Here it comes again, the 12B. Every day right before my bus. Always empty. Never stops. Some specific route, like the driver knows who gets on and where. It just keeps moving. I’ve watched it go by every day for four years. Today, it stops.

The brakes don’t screech like other buses. The doors are quiet when they slide open and it waits, motionless, for someone. But nobody does anything. Nobody notices. I walk over and look inside. The driver’s a hundred years old with a big white beard and drooping skin.

“You getting on?” he asks.

I ask where he’s going.

He shrugs. “Everywhere.”

“1375 Falconer Road?”

“That’s where I’m headed.”

I look at my watch. Almost nine. Traffic’s heavy this morning, the nine’ll be late. Big meeting this morning, can’t afford to be late for that. I step up and show my bus pass. He points to a sign that reads EXACT FARE ONLY. I hold my pass higher, maybe he didn’t see it. He shakes his head. “Pass ain’t good for this route. Exact fare only.”

I check my pockets. “Sorry, I don’t have change. I’ll wait for the next bus, I guess.”

“Whatever you have is fine.”

There are two coins in my pocket, a couple of pennies. Didn’t know they were there. I put them in the fare box and he tears me off a transfer slip. Says he hopes I don’t use it right away and laughs at his own joke. He’s awkward when he talks, like someone who’s not used to it. Like he knows what to say, just not when to say it.

I sit near the front. Don’t want to miss my stop, not today. Not on this new route. The bus pulls out and rolls down the empty street. There are no cars on the roads outside, no people on the sidewalks. No noise, nothing. It’s so peaceful. I take a deep breath and hang on to it forever, but I don’t feel any better or any worse than I did before. I feel so relaxed.

“Have you been driving this bus for a while?” I ask. He nods, staring at the road. “Do you like it?”

It takes him a while to answer, and I wait, nowhere else to go. “I used to think ‘bout what I’d rather be doing, but I guess I jus’ got so used to this that I stopped thinkin’ ‘bout anything else.”

I look at my watch. “How long until we get there?”

“I’m not so good with time, these days,” he says, shaking his head.

“Are there any other stops before mine?”

“Don’t know ‘til we stop.”

I sit back in my seat and stare out the window, lost in a blur of unfamiliar buildings. I’m late. Won’t have time to set up for the meeting, but it doesn’t bother me. My mind wanders and I think about the strangest things for the longest time, until the bus finally stops.

“Here we are,” the driver says. “Is this your stop?”

I look around outside, trying to recognize something. Anything.

“No,” I tell him. “There’s nothing here.”

There really is nothing.

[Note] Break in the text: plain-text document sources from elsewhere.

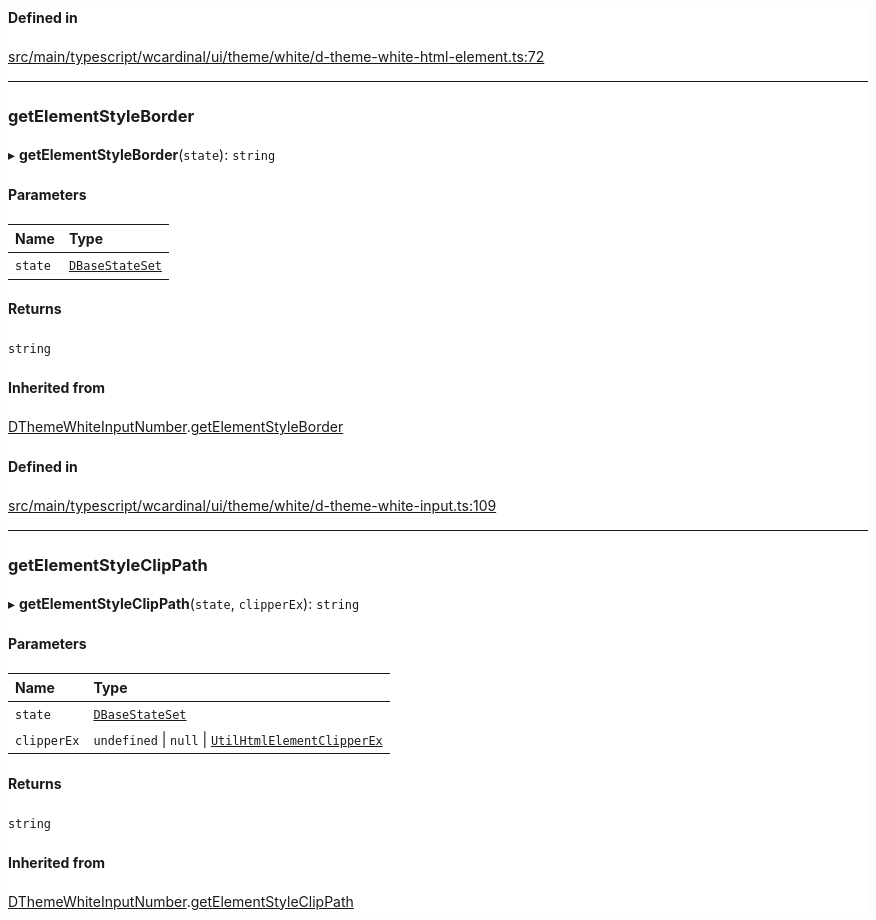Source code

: #### Defined in

[src/main/typescript/wcardinal/ui/theme/white/d-theme-white-html-element.ts:72](https://github.com/winter-cardinal/winter-cardinal-ui/blob/v0.407.0/src/main/typescript/wcardinal/ui/theme/white/d-theme-white-html-element.ts#L72)

___

### getElementStyleBorder

▸ **getElementStyleBorder**(`state`): `string`

#### Parameters

| Name | Type |
| :------ | :------ |
| `state` | [`DBaseStateSet`](../interfaces/DBaseStateSet.md) |

#### Returns

`string`

#### Inherited from

[DThemeWhiteInputNumber](DThemeWhiteInputNumber.md).[getElementStyleBorder](DThemeWhiteInputNumber.md#getelementstyleborder)

#### Defined in

[src/main/typescript/wcardinal/ui/theme/white/d-theme-white-input.ts:109](https://github.com/winter-cardinal/winter-cardinal-ui/blob/v0.407.0/src/main/typescript/wcardinal/ui/theme/white/d-theme-white-input.ts#L109)

___

### getElementStyleClipPath

▸ **getElementStyleClipPath**(`state`, `clipperEx`): `string`

#### Parameters

| Name | Type |
| :------ | :------ |
| `state` | [`DBaseStateSet`](../interfaces/DBaseStateSet.md) |
| `clipperEx` | `undefined` \| ``null`` \| [`UtilHtmlElementClipperEx`](../interfaces/UtilHtmlElementClipperEx.md) |

#### Returns

`string`

#### Inherited from

[DThemeWhiteInputNumber](DThemeWhiteInputNumber.md).[getElementStyleClipPath](DThemeWhiteInputNumber.md#getelementstyleclippath)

Everywhere is completely blank. White, or not white, it’s hard to say. It’s empty. Where did everything go?

“Well then,” he says, knees creaking as he stands up. Somewhere under his heavy white beard, he smiles. “Must be mine!”

He reaches into his pocket and unfolds a piece of paper until it’s a transfer slip. He steps off the bus.

I call after him and ask who’s going to drive the bus.

He chooses his words carefully. Finally he says, “That depends how long you wait.”

Then the bus is empty. It hums all around me, waiting to come alive. I move to the driver’s seat. The world seems so much more narrow through the doors now, like the whole world and everything in it fits right in that gap. The doors close and I put the bus into gear and I drive away forever.

There’s a woman waiting on the sidewalk. First person I’ve seen so far. I pull up beside her, she gets on, puts her two coins in the fare box. She takes a transfer, then walks to the back. We don’t speak the same language, her and I.

Years later, there’s another man that gets on. He’s surprised to find the pennies in his pocket just like I was. He drops them in the fare box and walks to the back.

“Hold on,” I say, tearing off a slip. “You’ll want this.”

He thanks me but I don’t say anything. It’s just what I do. I’m the driver. I don’t remember how to do anything else.